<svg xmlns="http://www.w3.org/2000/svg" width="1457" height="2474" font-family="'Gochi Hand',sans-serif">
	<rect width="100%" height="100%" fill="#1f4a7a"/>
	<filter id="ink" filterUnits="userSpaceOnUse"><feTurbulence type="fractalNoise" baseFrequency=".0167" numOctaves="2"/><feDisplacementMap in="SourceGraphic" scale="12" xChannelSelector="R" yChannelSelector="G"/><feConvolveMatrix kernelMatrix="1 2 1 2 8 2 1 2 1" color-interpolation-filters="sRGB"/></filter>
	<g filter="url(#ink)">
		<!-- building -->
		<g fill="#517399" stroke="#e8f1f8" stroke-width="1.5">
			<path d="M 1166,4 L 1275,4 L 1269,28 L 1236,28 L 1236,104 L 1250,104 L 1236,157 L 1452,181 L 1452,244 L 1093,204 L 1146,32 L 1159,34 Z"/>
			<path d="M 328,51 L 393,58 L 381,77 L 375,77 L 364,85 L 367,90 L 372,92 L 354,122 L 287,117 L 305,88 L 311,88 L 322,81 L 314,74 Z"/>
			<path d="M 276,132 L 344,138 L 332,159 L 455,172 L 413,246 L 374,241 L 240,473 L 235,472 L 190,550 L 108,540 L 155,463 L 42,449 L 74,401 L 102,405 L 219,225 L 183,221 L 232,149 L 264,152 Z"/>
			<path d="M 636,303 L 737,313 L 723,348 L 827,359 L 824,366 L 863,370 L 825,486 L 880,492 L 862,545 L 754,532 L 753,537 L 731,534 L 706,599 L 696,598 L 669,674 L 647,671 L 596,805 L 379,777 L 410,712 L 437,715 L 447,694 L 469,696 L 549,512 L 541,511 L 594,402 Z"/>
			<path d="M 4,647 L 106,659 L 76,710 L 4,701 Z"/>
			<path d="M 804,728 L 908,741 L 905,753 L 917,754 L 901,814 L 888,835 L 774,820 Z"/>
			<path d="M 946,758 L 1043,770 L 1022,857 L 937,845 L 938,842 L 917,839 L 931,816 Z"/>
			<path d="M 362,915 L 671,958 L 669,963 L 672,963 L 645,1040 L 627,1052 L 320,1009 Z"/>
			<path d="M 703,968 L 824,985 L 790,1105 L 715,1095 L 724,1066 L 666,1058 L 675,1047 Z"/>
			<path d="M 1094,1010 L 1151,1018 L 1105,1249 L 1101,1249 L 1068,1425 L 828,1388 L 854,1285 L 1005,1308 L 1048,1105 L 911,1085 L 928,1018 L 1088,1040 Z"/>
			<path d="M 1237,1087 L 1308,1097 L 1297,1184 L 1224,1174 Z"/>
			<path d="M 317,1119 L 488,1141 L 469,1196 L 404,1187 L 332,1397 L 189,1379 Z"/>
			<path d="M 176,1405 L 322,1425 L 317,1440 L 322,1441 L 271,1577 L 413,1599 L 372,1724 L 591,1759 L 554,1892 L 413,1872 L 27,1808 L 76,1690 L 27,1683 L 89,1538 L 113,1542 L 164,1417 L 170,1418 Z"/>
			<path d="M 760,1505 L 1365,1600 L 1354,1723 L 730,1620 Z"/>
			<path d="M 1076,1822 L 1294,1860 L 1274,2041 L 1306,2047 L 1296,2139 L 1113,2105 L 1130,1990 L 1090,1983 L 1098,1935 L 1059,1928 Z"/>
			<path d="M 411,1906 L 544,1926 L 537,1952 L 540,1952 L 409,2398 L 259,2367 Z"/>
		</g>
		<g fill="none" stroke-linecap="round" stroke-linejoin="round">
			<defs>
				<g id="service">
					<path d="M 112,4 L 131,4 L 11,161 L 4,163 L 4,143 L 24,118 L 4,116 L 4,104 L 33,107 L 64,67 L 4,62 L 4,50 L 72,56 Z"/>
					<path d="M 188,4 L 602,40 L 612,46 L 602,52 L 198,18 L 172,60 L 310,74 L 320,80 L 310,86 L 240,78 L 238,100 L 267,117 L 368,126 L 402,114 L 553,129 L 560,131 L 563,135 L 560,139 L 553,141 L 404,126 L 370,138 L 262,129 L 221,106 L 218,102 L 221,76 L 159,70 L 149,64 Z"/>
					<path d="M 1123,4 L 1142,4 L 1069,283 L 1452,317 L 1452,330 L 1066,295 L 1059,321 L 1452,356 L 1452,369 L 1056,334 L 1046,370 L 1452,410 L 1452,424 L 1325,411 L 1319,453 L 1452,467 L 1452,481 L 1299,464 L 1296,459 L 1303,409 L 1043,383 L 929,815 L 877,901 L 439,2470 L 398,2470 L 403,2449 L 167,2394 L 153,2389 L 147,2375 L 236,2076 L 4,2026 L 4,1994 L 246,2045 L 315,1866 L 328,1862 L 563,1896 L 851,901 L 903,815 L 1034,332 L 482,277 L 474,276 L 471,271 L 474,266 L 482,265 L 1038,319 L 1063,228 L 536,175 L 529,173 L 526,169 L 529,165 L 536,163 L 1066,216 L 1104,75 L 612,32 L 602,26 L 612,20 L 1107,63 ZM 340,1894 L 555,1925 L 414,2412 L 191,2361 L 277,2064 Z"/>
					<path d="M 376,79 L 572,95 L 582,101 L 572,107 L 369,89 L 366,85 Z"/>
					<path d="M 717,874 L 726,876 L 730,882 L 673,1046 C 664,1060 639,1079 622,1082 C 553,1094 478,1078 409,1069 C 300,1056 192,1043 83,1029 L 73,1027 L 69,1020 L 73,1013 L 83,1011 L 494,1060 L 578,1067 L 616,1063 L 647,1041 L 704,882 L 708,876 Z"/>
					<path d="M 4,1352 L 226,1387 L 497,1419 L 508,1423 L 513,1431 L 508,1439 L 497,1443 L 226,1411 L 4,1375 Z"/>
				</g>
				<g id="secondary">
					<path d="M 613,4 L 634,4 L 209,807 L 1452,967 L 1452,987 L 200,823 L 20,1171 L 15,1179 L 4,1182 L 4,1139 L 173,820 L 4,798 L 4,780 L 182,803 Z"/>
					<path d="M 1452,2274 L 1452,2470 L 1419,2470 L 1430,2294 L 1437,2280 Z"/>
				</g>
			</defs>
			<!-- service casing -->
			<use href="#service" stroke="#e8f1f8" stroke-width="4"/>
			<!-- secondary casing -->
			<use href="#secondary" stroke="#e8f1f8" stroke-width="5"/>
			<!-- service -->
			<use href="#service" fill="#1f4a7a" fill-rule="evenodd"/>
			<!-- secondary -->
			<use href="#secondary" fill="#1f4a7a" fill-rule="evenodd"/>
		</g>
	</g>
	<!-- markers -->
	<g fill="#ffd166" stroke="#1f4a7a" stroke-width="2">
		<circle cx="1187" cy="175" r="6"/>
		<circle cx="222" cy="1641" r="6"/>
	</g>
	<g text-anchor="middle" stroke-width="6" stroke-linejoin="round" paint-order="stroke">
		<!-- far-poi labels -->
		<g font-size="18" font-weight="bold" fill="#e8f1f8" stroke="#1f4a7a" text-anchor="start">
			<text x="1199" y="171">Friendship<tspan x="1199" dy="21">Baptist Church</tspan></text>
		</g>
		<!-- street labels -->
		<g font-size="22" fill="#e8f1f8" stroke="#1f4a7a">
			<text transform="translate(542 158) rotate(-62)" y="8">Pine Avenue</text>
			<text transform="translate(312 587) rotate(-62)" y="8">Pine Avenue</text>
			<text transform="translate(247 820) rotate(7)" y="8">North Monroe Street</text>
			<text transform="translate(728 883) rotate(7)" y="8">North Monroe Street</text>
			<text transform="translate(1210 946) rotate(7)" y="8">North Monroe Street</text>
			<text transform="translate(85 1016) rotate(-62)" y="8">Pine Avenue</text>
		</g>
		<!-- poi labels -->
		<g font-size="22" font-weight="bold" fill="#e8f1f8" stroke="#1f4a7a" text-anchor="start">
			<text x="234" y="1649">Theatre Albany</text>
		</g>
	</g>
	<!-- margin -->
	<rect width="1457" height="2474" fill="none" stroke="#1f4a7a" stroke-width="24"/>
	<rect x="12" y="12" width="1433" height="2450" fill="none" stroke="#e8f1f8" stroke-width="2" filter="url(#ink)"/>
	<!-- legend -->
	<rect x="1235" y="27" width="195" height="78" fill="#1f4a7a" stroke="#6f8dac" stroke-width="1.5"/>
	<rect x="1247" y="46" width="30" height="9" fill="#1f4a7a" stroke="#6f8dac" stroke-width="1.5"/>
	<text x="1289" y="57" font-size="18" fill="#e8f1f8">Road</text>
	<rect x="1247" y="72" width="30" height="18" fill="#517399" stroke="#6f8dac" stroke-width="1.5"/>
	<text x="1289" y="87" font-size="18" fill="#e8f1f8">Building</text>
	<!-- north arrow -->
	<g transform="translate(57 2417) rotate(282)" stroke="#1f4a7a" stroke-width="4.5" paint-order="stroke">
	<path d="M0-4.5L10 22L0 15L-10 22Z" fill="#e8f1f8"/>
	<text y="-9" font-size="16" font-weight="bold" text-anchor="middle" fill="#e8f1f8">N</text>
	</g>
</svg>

----------------------------------------

- Problem to solve
What lines in the material above include "order"? Copy every one of them.

- Exercise answer
	<g text-anchor="middle" stroke-width="6" stroke-linejoin="round" paint-order="stroke">
	<g transform="translate(57 2417) rotate(282)" stroke="#1f4a7a" stroke-width="4.5" paint-order="stroke">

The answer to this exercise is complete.